1 Unless noted, case law quotations in this order accept all alterations and omit internal quotation marks, citations, and footnotes. No. 98 at 2. The fact that Plaintiff filed her motion according to the schedule set by Magistrate Judge Kuo is enough to reject Defendants’ protests about prematurity. See ECF Order dated Sept. 30, 2022; ECF No. 95. However, Defendants’ concerns are also meritless. The fact that Defendants have not deposed Plaintiff is a failure of their own doing and not

a function of the discovery schedule in this case. Fact discovery ended on May 31, 2022, subject to Judge Kuo’s limited exception that permitted Defendants until August 5, 2022, “to respond to Plaintiff’s supplemental discovery requests” served shortly before the discovery deadline. ECF No. 73; ECF Order dated June 24, 2022; ECF Order dated Aug. 1, 2022. As the parties’ motion papers show, Plaintiff was able to depose at least one of the individual Defendants within the fact discovery period. ECF No. 96-3. Defendants have not offered any explanation for why they were apparently unable to depose Plaintiff. Defendants may have “miscalculated by not submitting discovery requests geared towards” undermining Plaintiff’s account of her employment, or by not deposing Plaintiff, but “the Court cannot save them from this miscalculation.” Passman v.

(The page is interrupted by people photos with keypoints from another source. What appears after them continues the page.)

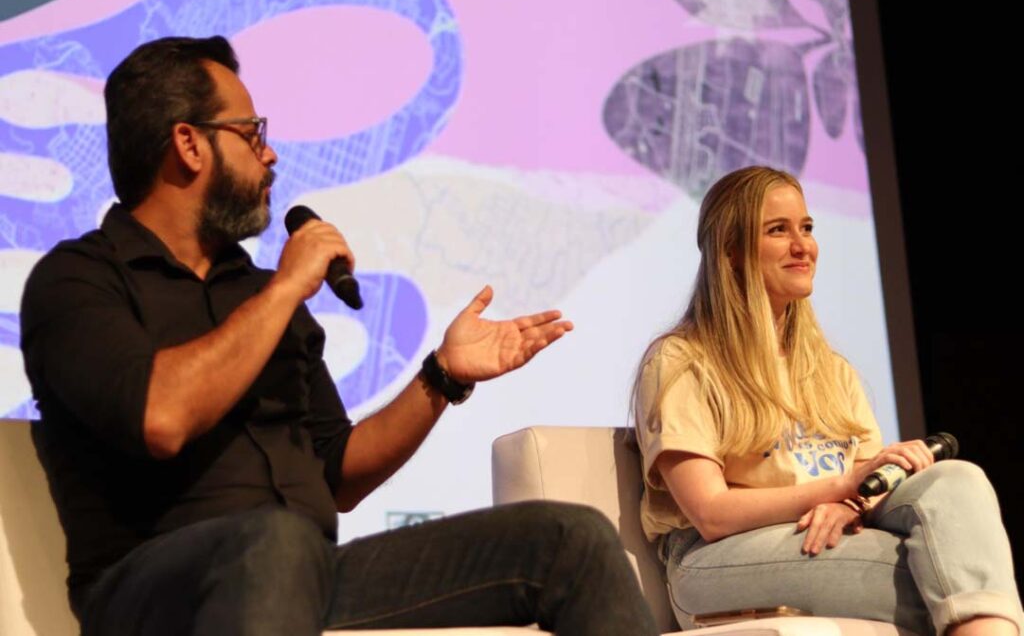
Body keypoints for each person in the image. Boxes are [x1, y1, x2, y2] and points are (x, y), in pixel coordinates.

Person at [19, 35, 658, 636]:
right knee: (276, 543)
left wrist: (442, 375)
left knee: (569, 540)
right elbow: (159, 416)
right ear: (189, 144)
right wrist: (283, 291)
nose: (270, 154)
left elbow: (335, 476)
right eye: (250, 134)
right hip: (151, 595)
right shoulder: (78, 281)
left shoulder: (261, 295)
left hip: (305, 573)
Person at [632, 166, 1022, 635]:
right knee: (945, 572)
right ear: (730, 251)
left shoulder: (831, 369)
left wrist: (851, 503)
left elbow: (868, 482)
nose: (803, 246)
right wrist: (837, 489)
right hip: (712, 559)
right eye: (778, 230)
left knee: (958, 479)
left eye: (807, 228)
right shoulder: (681, 359)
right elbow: (711, 514)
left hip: (818, 534)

Peloton Interactive, Inc., No. 19-cv-11711, 2023 WL 3195941, at

*26 (S.D.N.Y. May 2, 2023) (holding that additional discovery was not warranted before deciding class certification motion). Plaintiff’s motion for discovery sanctions also does not render the class certification motion premature, even though it was pending when Plaintiff’s motion for class certification was filed. Since then, Judge Kuo has denied Plaintiff’s motion for sanctions, holding that Defendants’ loss of employment records due to theft, in one instance, and a pipe burst, in another instance, did not suggest that Defendants had acted with a culpable state of mind in losing the records. ECF Order dated Mar. 27, 2023. Judge Kuo’s sanctions decision did not leave any open discovery for the parties to pursue.